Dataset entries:
□ □ □ □ □
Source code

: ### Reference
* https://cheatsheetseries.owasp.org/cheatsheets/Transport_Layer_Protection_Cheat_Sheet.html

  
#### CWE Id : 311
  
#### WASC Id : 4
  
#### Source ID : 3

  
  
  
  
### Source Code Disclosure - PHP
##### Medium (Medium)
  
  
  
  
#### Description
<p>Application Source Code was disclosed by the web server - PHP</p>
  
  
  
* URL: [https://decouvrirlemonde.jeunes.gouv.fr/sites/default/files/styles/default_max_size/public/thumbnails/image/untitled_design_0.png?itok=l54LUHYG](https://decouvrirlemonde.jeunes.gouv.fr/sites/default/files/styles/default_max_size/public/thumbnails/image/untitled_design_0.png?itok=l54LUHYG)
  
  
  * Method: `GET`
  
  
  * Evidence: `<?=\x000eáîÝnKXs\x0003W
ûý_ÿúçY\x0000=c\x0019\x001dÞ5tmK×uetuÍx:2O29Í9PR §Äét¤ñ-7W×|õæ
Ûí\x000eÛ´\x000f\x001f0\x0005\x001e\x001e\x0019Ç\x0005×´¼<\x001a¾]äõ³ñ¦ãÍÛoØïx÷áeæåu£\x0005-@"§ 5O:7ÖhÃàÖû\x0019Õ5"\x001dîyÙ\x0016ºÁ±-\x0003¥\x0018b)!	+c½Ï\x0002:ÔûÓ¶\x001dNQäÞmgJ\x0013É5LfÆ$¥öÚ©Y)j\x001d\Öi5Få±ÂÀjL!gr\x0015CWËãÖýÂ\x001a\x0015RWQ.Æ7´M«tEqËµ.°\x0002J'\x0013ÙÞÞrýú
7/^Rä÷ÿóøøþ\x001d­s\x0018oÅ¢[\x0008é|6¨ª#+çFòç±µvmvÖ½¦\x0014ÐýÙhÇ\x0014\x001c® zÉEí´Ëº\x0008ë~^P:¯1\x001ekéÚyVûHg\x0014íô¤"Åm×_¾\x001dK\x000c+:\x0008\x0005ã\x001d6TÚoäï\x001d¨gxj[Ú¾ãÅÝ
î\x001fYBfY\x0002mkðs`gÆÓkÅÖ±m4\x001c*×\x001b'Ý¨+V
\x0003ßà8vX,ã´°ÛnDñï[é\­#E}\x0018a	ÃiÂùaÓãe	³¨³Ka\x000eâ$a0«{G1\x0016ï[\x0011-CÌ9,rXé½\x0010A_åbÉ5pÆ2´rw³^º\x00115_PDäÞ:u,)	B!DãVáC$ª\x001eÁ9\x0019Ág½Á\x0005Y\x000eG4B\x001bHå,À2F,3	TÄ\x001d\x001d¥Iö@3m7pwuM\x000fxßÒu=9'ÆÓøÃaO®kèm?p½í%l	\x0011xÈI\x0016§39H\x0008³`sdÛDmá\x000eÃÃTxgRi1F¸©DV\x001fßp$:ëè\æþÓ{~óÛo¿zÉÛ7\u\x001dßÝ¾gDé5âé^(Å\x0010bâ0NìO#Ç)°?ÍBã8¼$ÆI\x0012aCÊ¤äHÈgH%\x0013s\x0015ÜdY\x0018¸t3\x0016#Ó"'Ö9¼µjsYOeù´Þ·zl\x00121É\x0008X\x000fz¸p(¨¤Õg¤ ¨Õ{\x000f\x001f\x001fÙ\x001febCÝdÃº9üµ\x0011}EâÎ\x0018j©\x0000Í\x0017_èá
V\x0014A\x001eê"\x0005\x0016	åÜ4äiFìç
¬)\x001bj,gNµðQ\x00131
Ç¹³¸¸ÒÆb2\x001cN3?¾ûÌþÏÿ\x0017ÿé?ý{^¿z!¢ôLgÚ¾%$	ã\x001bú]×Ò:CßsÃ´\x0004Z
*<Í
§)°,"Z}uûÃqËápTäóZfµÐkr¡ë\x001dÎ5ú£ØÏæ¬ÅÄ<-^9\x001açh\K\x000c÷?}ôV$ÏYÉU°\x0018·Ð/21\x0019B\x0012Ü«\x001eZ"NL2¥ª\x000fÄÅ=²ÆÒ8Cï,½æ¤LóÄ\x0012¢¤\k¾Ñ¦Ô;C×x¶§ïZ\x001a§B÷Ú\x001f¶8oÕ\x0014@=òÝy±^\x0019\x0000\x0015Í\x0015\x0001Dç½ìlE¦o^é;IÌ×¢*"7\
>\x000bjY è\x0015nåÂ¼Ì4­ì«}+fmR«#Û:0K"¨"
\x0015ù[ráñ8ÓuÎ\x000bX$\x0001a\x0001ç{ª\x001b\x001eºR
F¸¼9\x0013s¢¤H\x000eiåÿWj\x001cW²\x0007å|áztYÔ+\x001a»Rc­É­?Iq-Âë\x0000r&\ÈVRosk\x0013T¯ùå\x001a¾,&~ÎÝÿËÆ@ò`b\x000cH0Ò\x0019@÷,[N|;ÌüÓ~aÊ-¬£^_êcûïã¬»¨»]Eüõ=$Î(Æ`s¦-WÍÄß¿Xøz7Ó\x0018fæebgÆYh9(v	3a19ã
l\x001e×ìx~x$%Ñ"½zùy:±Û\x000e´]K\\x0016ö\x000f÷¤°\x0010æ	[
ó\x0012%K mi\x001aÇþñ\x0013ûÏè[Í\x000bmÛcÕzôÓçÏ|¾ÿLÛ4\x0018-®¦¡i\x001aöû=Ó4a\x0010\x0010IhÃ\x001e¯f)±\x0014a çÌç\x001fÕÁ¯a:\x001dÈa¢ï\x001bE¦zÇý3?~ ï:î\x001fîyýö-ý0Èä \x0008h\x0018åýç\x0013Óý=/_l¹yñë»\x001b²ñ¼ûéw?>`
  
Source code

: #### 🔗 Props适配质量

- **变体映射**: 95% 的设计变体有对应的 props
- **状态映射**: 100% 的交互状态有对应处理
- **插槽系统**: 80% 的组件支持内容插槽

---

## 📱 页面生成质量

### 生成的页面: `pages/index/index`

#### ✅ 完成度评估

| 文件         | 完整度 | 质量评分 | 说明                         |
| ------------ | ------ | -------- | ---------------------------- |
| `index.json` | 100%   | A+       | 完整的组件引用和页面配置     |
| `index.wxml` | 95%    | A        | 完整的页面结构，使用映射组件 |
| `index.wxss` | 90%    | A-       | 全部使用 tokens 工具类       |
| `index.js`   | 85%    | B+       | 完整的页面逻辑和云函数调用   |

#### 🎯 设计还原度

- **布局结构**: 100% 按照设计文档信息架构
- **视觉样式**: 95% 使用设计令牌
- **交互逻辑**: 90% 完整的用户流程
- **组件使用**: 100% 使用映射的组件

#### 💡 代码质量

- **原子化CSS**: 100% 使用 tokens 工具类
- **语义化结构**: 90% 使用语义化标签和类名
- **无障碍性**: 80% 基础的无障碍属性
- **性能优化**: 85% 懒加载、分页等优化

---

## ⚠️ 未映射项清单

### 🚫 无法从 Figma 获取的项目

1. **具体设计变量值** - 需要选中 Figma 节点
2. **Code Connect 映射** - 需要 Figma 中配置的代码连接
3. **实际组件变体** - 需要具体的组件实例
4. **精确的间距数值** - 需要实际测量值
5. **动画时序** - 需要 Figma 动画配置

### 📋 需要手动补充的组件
□ □ □ □ □
[Instructions to follow]: Rewrite the data above with every "Figma" renamed to "Penpot", keeping everything else unchanged.

[Output below]:
Source code

: ### Reference
* https://cheatsheetseries.owasp.org/cheatsheets/Transport_Layer_Protection_Cheat_Sheet.html

  
#### CWE Id : 311
  
#### WASC Id : 4
  
#### Source ID : 3

  
  
  
  
### Source Code Disclosure - PHP
##### Medium (Medium)
  
  
  
  
#### Description
<p>Application Source Code was disclosed by the web server - PHP</p>
  
  
  
* URL: [https://decouvrirlemonde.jeunes.gouv.fr/sites/default/files/styles/default_max_size/public/thumbnails/image/untitled_design_0.png?itok=l54LUHYG](https://decouvrirlemonde.jeunes.gouv.fr/sites/default/files/styles/default_max_size/public/thumbnails/image/untitled_design_0.png?itok=l54LUHYG)
  
  
  * Method: `GET`
  
  
  * Evidence: `<?=\x000eáîÝnKXs\x0003W
ûý_ÿúçY\x0000=c\x0019\x001dÞ5tmK×uetuÍx:2O29Í9PR §Äét¤ñ-7W×|õæ
Ûí\x000eÛ´\x000f\x001f0\x0005\x001e\x001e\x0019Ç\x0005×´¼<\x001a¾]äõ³ñ¦ãÍÛoØïx÷áeæåu£\x0005-@"§ 5O:7ÖhÃàÖû\x0019Õ5"\x001dîyÙ\x0016ºÁ±-\x0003¥\x0018b)!	+c½Ï\x0002:ÔûÓ¶\x001dNQäÞmgJ\x0013É5LfÆ$¥öÚ©Y)j\x001d\Öi5Få±ÂÀjL!gr\x0015CWËãÖýÂ\x001a\x0015RWQ.Æ7´M«tEqËµ.°\x0002J'\x0013ÙÞÞrýú
7/^Rä÷ÿóøøþ\x001d­s\x0018oÅ¢[\x0008é|6¨ª#+çFòç±µvmvÖ½¦\x0014ÐýÙhÇ\x0014\x001c® zÉEí´Ëº\x0008ë~^P:¯1\x001ekéÚyVûHg\x0014íô¤"Åm×_¾\x001dK\x000c+:\x0008\x0005ã\x001d6TÚoäï\x001d¨gxj[Ú¾ãÅÝ
î\x001fYBfY\x0002mkðs`gÆÓkÅÖ±m4\x001c*×\x001b'Ý¨+V
\x0003ßà8vX,ã´°ÛnDñï[é\­#E}\x0018a	ÃiÂùaÓãe	³¨³Ka\x000eâ$a0«{G1\x0016ï[\x0011-CÌ9,rXé½\x0010A_åbÉ5pÆ2´rw³^º\x00115_PDäÞ:u,)	B!DãVáC$ª\x001eÁ9\x0019Ág½Á\x0005Y\x000eG4B\x001bHå,À2F,3	TÄ\x001d\x001d¥Iö@3m7pwuM\x000fxßÒu=9'ÆÓøÃaO®kèm?p½í%l	\x0011xÈI\x0016§39H\x0008³`sdÛDmá\x000eÃÃTxgRi1F¸©DV\x001fßp$:ëè\æþÓ{~óÛo¿zÉÛ7\u\x001dßÝ¾gDé5âé^(Å\x0010bâ0NìO#Ç)°?ÍBã8¼$ÆI\x0012aCÊ¤äHÈgH%\x0013s\x0015ÜdY\x0018¸t3\x0016#Ó"'Ö9¼µjsYOeù´Þ·zl\x00121É\x0008X\x000fz¸p(¨¤Õg¤ ¨Õ{\x000f\x001f\x001fÙ\x001febCÝdÃº9üµ\x0011}EâÎ\x0018j©\x0000Í\x0017_èá
V\x0014A\x001eê"\x0005\x0016	åÜ4äiFìç
¬)\x001bj,gNµðQ\x00131
Ç¹³¸¸ÒÆb2\x001cN3?¾ûÌþÏÿ\x0017ÿé?ý{^¿z!¢ôLgÚ¾%$	ã\x001bú]×Ò:CßsÃ´\x0004Z
*<Í
§)°,"Z}uûÃqËápTäóZfµÐkr¡ë\x001dÎ5ú£ØÏæ¬ÅÄ<-^9\x001açh\K\x000c÷?}ôV$ÏYÉU°\x0018·Ð/21\x0019B\x0012Ü«\x001eZ"NL2¥ª\x000fÄÅ=²ÆÒ8Cï,½æ¤LóÄ\x0012¢¤\k¾Ñ¦Ô;C×x¶§ïZ\x001a§B÷Ú\x001f¶8oÕ\x0014@=òÝy±^\x0019\x0000\x0015Í\x0015\x0001Dç½ìlE¦o^é;IÌ×¢*"7\
>\x000bjY è\x0015nåÂ¼Ì4­ì«}+fmR«#Û:0K"¨"
\x0015ù[ráñ8ÓuÎ\x000bX$\x0001a\x0001ç{ª\x001b\x001eºR
F¸¼9\x0013s¢¤H\x000eiåÿWj\x001cW²\x0007å|áztYÔ+\x001a»Rc­É­?Iq-Âë\x0000r&\ÈVRosk\x0013T¯ùå\x001a¾,&~ÎÝÿËÆ@ò`b\x000cH0Ò\x0019@÷,[N|;ÌüÓ~aÊ-¬£^_êcûïã¬»¨»]Eüõ=$Î(Æ`s¦-WÍÄß¿Xøz7Ó\x0018fæebgÆYh9(v	3a19ã
l\x001e×ìx~x$%Ñ"½zùy:±Û\x000e´]K\\x0016ö\x000f÷¤°\x0010æ	[
ó\x0012%K mi\x001aÇþñ\x0013ûÏè[Í\x000bmÛcÕzôÓçÏ|¾ÿLÛ4\x0018-®¦¡i\x001aöû=Ó4a\x0010\x0010IhÃ\x001e¯f)±\x0014a çÌç\x001fÕÁ¯a:\x001dÈa¢ï\x001bE¦zÇý3?~ ï:î\x001fîyýö-ý0Èä \x0008h\x0018åýç\x0013Óý=/_l¹yñë»\x001b²ñ¼ûéw?>`
  
Source code

: #### 🔗 Props适配质量

- **变体映射**: 95% 的设计变体有对应的 props
- **状态映射**: 100% 的交互状态有对应处理
- **插槽系统**: 80% 的组件支持内容插槽

---

## 📱 页面生成质量

### 生成的页面: `pages/index/index`

#### ✅ 完成度评估

| 文件         | 完整度 | 质量评分 | 说明                         |
| ------------ | ------ | -------- | ---------------------------- |
| `index.json` | 100%   | A+       | 完整的组件引用和页面配置     |
| `index.wxml` | 95%    | A        | 完整的页面结构，使用映射组件 |
| `index.wxss` | 90%    | A-       | 全部使用 tokens 工具类       |
| `index.js`   | 85%    | B+       | 完整的页面逻辑和云函数调用   |

#### 🎯 设计还原度

- **布局结构**: 100% 按照设计文档信息架构
- **视觉样式**: 95% 使用设计令牌
- **交互逻辑**: 90% 完整的用户流程
- **组件使用**: 100% 使用映射的组件

#### 💡 代码质量

- **原子化CSS**: 100% 使用 tokens 工具类
- **语义化结构**: 90% 使用语义化标签和类名
- **无障碍性**: 80% 基础的无障碍属性
- **性能优化**: 85% 懒加载、分页等优化

---

## ⚠️ 未映射项清单

### 🚫 无法从 Penpot 获取的项目

1. **具体设计变量值** - 需要选中 Penpot 节点
2. **Code Connect 映射** - 需要 Penpot 中配置的代码连接
3. **实际组件变体** - 需要具体的组件实例
4. **精确的间距数值** - 需要实际测量值
5. **动画时序** - 需要 Penpot 动画配置

### 📋 需要手动补充的组件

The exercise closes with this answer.